Perhaps one of Dumas’s most touching essay is “I-raynians Need Not Apply.” Although her characteristically dry humor is still present, it has more of a sad tone that some of her other essays. In it, she expresses the struggle her family endures when they first move to America a few weeks before the American hostage situation in Tehran. Her father loses his job and struggles to find one again until the hostages are released. She uses her normal comic wit when relaying her father’s disgust towards her view of politics, but the most striking feature of this essay is the way it ends. All of Dumas’s other compositions end with an amusing quip or humorous quote from her family; “I-raynians Need Not Apply,” ends on a serious note as Dumas quotes her father’s view on how tragic it is for people to hate.
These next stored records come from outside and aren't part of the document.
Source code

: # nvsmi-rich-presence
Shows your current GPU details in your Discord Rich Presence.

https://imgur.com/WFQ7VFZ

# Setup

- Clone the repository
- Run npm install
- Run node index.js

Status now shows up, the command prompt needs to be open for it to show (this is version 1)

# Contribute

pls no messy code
In “The Wedding,” Dumas portrays her family realistically; they are very involved, slightly controlling, and want to run her entire wedding. An interesting thing to note, however, is that even though she describes her family with a mixture of love and exasperation, her relatives are by far the more preferable choice when compared to those of her husband. Her mother-in-law refuses to accept both Dumas and her family, simply because they are Iranian. The traditional Muslim ceremony she had with her family members seems more meaningful and heartwarming than the ceremony she has with his family in a church. Dumas is very careful, however, not to bash her husband’s side of the family, even though they did not approve of her marrying their son and made no secret of that fact.

In all of her essays comprising the book as a whole, Dumas is very open and honest but avoids being bitter. This a mark of a talented writer, and perhaps her greatest strength.